Tarımsal desteklemeler için yeni bir dönem girildiğinden ve biraz da karışık görülen hususların sonuçlarını uygulamada hep beraber göreceğiz. Görülenler kısa sürede doğru düzeltilmelidir.
Diğer bir husus; su problemi olmayan ve yetiştirme sezonu uygun olan bölgelerde ikinci ürün yetiştirilmesi de destek ve planlamaya dâhil edilmelidir. Ülkemizde hem daha fazla üretime hem de ikinci ürünle elde edilecek faydalar göz ardı edilmemelidir. Özellikle yem elde etmek ve organik maddesi istenilenin altında olan topraklarımızda toprağı organik maddece zenginleştiren yem bitkilerine veya karışımlarına destek ve planlamada yer verilmelidir.
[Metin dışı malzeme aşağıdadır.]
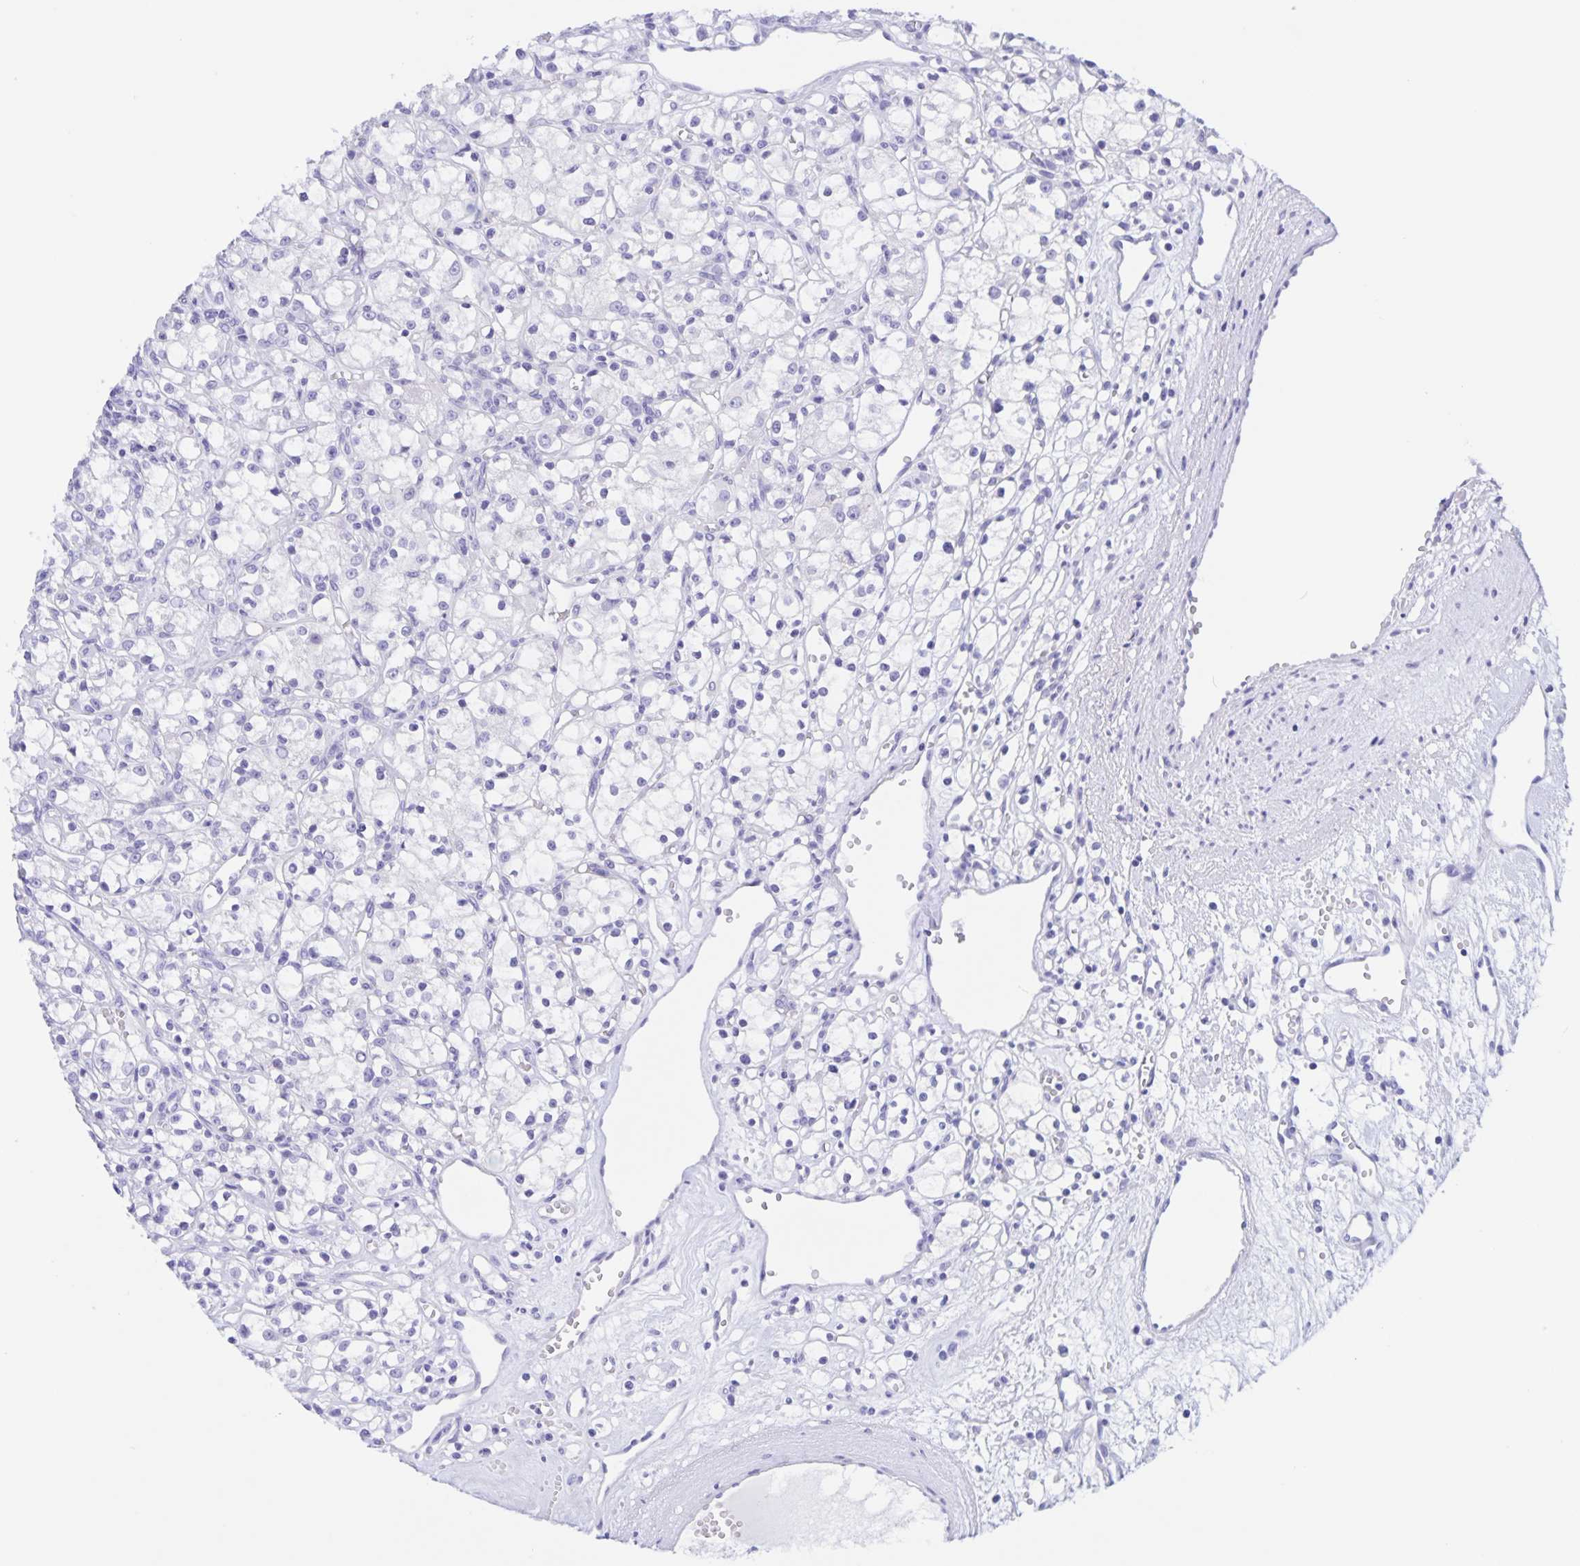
{"staining": {"intensity": "negative", "quantity": "none", "location": "none"}, "tissue": "renal cancer", "cell_type": "Tumor cells", "image_type": "cancer", "snomed": [{"axis": "morphology", "description": "Adenocarcinoma, NOS"}, {"axis": "topography", "description": "Kidney"}], "caption": "A photomicrograph of renal adenocarcinoma stained for a protein shows no brown staining in tumor cells. (Immunohistochemistry (ihc), brightfield microscopy, high magnification).", "gene": "TGIF2LX", "patient": {"sex": "female", "age": 59}}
Ülkemizde araştırıcı kuruluşlar tarafından ıslah edilen yerli ıslah ile üretilen çeşitlere ayrıcalık tanınmış olması önemli ve teşvik edici bulunmuştur. Ancak bu uygulamaya sadece üniversite ve devletin araştırma kuruluşları dâhil edilmiştir. Özel sektör araştırma kuruluşlarınca ana materyali yerli olan ıslah edilmiş çeşitlerin de bu desteklemeye alınması ülke tarımına önemli katkı sağlayacaktır. Son yıllarda özel sektör araştırıcı kuruluş belgesi almış ve çeşit ıslahı ile uğraşmakta olan çok sayıda özel sektör kuruluşu bulunmakta olup bunların çeşitleri de desteklemeye dâhil edilmeli ve yapılacak desteklemelerle çeşit ıslah alanı genişletilmelidir.